▶ Попробуйте сами:
Напечатайте без изменений часть текста о полуострове Бузачи между словами "Тень вертолета скользнула" и "многие километры полуострова..." включительно.

▶ Цитируемый отрывок:
········

Вертолет держит курс на север, на полуостров Бузачи. Туда летят Бисен Абишев, начальник поисковой партии комплексной экспедиции «Мангышлакнефтегазразведка», буровой мастер Алексей Иванович Волочаев и совсем еще молодой геолог. В раскаленном вертолете стоит такой грохот, что разговаривать невозможно. Бисен Абишев — лицо его от белизны рубашки кажется темно-коричневым — что-то пишет в блокноте, вырывает листок и протягивает мне. Читаю: «Пролетаем над заливом Кочак. Скоро Бузачи».
...В январе прошлого года на полуострове Бузачи ударил мощный фонтан нефти. Это было в какой-то мере неожиданным событием: Бузачи, особенно его центральная часть, считался малоперспективным районом. Но чутье подсказывало поисковикам, что уходить с полуострова нельзя. Не забывали они и легенду, живущую среди местных жителей. Говорили, что еще во время революции здесь бурили на нефть иностранные специалисты; якобы они даже обнаружили нефть, просили концессию, но Советское государство не пошло на это. Тогда скважины заткнули кошмами, а время смыло все следы экспедиции. Где их теперь искать, эти скважины? Расспрашивали стариков, даже возили их на полуостров — может, вспомнят... Промышленный фонтан нефти ударил в Каражанба-се. Нефть была хорошего качества и залегала неглубоко. Это в корне меняло представление о нефтегазоносности Северо-Бузачинского поднятия. На Бузачи была брошена техника, одна за другой возникали поисковые скважины...
Тень вертолета скользнула по плоским белым берегам залива, по густо-зеленой неподвижной воде. Поппыли озера, похожие на старые потускневшие зеркала. Они переходили, как бы переливались одно в другое...
Бисен Абишев снова протянул листок: «Полуостров Бузачи. Пролетаем Большой Сор».
Вот, значит, как выглядят соры, соленые озера, часто непроходимые ни для людей, ни для техники. А между тем Большой и Малый Соры занимают многие километры полуострова...

········

▶ Раздел данных:
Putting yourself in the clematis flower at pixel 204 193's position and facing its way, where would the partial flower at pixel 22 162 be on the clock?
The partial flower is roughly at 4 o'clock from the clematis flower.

········

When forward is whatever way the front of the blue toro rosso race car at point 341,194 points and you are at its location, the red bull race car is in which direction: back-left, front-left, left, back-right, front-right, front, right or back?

········

▶ Письменный ответ:
Тень вертолета скользнула по плоским белым берегам залива, по густо-зеленой неподвижной воде. Поппыли озера, похожие на старые потускневшие зеркала. Они переходили, как бы переливались одно в другое...
Бисен Абишев снова протянул листок: «Полуостров Бузачи. Пролетаем Большой Сор».
Вот, значит, как выглядят соры, соленые озера, часто непроходимые ни для людей, ни для техники. А между тем Большой и Малый Соры занимают многие километры полуострова...